TO DO: Reproduce word for word the part of the article on the Sacramento Kings sale between "2. Last week, the" and "Board of Governors.", inclusive.

PASSAGE PROVIDED:
==*==

Top 10 Things to Know About the NBA Team Sale--
In the last few weeks, NBA fans and analysts have been watching every step of the Sacramento Kings prospective sale to a Seattle-based investment group. This could obviously resurrect the Supersonics, who left Washington state for OKC and became the Thunder.
There are a few things you should know about this sale. Here they are:
1. The Sacramento Kings were born as the Rochester Royals in 1945, joining the NBA in 1948. They later moved to Cincinnati, then Kansas City, where they became the Kings. It wasn't until 1985 when they arrived in Sacramento. The team has been owned by the Maloof family since 1999, who once owned the Houston Rockets.
2. Last week, the Kings were officially sold to the Seattle-based group, headed by Chris Hansen and Steve Ballmer. The sale price was $525million and is still awaiting approval from the the NBA Board of Governors.
3. The Seattle Sonics were owned by Howard Schultz, the owner and founder of coffee giant, Starbucks. He sold the Sonics in 2006 for $350million. The new owners took them to Oklahoma City.
4. Seattle lost their beloved Sonics, partially resulting from local politics between city elected officials and team ownership. Talks over a new stadium failed and the Sonics were no more.

==*==

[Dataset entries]

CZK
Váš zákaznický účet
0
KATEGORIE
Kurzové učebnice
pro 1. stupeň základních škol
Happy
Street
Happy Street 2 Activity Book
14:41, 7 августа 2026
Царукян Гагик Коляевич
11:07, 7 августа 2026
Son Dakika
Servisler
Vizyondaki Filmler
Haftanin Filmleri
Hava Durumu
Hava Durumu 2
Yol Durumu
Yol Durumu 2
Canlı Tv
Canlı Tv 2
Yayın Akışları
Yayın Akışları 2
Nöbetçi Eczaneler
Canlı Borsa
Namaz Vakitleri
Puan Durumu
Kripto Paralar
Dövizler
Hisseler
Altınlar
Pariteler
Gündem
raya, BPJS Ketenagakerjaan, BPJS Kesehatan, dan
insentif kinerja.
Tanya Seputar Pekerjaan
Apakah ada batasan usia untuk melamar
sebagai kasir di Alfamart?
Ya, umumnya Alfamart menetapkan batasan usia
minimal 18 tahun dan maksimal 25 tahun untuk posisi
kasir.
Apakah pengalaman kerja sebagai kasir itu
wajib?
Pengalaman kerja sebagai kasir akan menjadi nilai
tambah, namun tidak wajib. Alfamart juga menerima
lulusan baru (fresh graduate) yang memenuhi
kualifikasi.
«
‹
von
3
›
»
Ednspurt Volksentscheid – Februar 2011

==*==

TASK RESULT:
2. Last week, the Kings were officially sold to the Seattle-based group, headed by Chris Hansen and Steve Ballmer. The sale price was $525million and is still awaiting approval from the the NBA Board of Governors.